Last time I heard Tiu play, it was the Rachmaninoff Third Piano Concerto.

(Whoa, I haven't blogged in a very long time. I'll be posting my thoughts on the Cayabyab Violin Concerto soon.)

15 November 2012

brahms after tension

Had a stressful commute on the way to worknasty drivers (why can't they obey traffic rules and be considerate to the other motorists?), passengers fighting with each other and with the drivers, the usual traffic at Espanyaand so I decided to listen to Brahms as soon as I got to the office.


Which probably isn't the way to relax. The man is not exactly easy listening.

I know of at least two people who has Brahms as their favorite composer: critic Alex Ross, and Condoleezza Rice (who needs no title).
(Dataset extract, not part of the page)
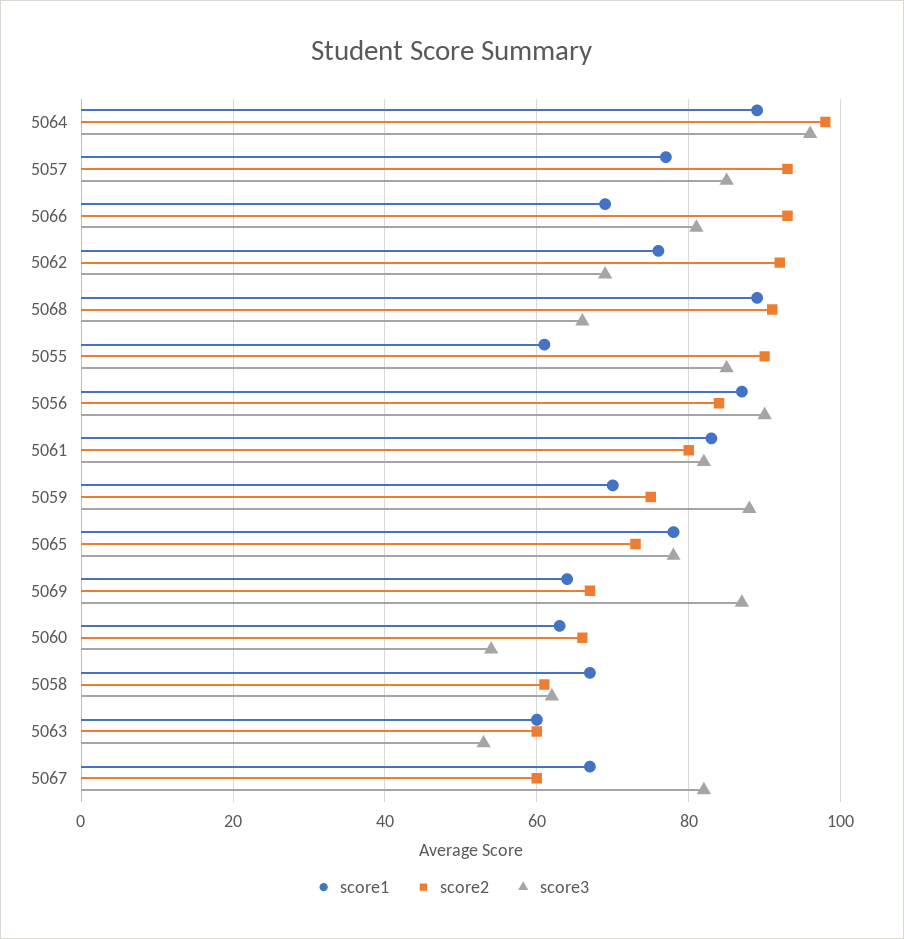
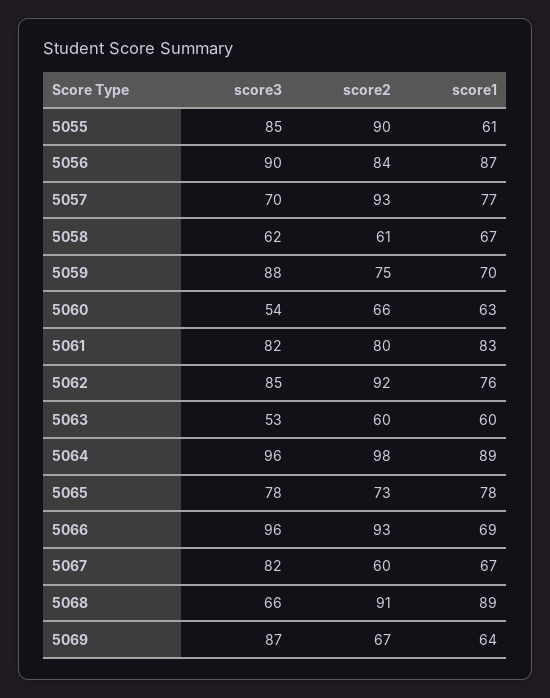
score3, 5057: 85 -> 70
score3, 5066: 80 -> 96
score3, 5062: 70 -> 85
Asked about her passion for Brahms, Rice replied that his music was "passionate without being sentimental"to which the cellist Yoyo Ma quipped, "Do you also think it's this irresolution in Brahms, the tension that is never resolved?" (Link to the Newsweek/Evan Thomas article here.)

I'm still debating whether I should attend the PPO's performance of his Second Symphony this coming Friday.

11 November 2012

11/11/12

Haven't done this in a long time, listening to Artur Rubinstein play Chopin, alone in my room, dark with a lone candle burning.

07 November 2012

so happy!

Photo grab from the Philippine Daily Inquirer, courtesy of the Agence France Presse
I know he's not my president. But I admire the man greatly. He's made me less cynical. He inspires me. Kudos to the Americans!